Conversation as Intensifier. Whether occurring within or outside an exhibit, conversation and dialogue serve as intensifiers, the way really is an intensifier that adds emotional context to a statement. Conversations introduce new perspectives, create openings, and activate possibilities for making connections and meaning in an exhibition. My friend told me Matisse’s creative process interested her most which I hadn’t thought about on my first visit. On my second visit, I looked for evidence of his creative process and glimpsed it in the 22 highlighted changes that Matisse made to Large Reclining Nude (1935). Nina’s interest alerted me to this propensity to return to and rework compositions, making his thinking about form, color, and line visible. Moreover, I saw this as documentation and how creative thinking might be made visible in an exhibition.

Accumulated Experiences. Multiple, related, and complementary experiences sampled over the course of several weeks extended my engagement with Matisse to open up his remarkable body of work. When accessible, accumulated experiences can be sticky. It is as if each collected experience sets down another adhesive layer with the possibility of more, deeper, and lasting connections. An audio guide, a reading area, the MIA website’s Exhibition Preview, interactions with other visitors, text panels, and the artworks themselves are not unusual experiences for a museum to offer with an exhibition. Most visitors, however, typically accumulate only one or two of the many experiences available. A guard at the MIA told me about Chasing Matisse, the MIA’s companion exhibit one floor up. The reading area prominently located in a corner in the last gallery was well used on both visits. 

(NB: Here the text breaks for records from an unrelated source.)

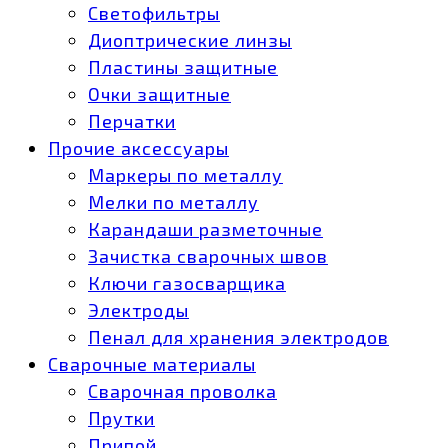
Светофильтры
Диоптрические линзы
Пластины защитные
Очки защитные
Перчатки
Прочие аксессуары
Маркеры по металлу
Мелки по металлу
Карандаши разметочные
Зачистка сварочных швов
Ключи газосварщика
Электроды
Пенал для хранения электродов
Сварочные материалы
Сварочная проволка
Прутки
Припой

Sustained Attention. Eric Siegel of the New York Hall of Science uses the term, sustained attention, in his recent interview with Museum2.0 blogger Nina Simon. Sustained attention, the several hours of attention we give a book or a movie, is one of the goals behind NYSCI’s experiment with a new medium for museums, an ebook. An ebook on the challenging subject of forensic science and the problem of false convictions and my extended engagement with Matisse are vastly different experiences. In spite of, or perhaps because of this, they help illustrate the importance of sustaining interest and attention in a topic, question, or issue to increase durability. Both point to the need for exhibitions–in fact for a substantial portion of museum work–to be compelling, have impact; and for the experience to leave the museum with the visitor, move into everyday lives, inform daily choices, and influence the future.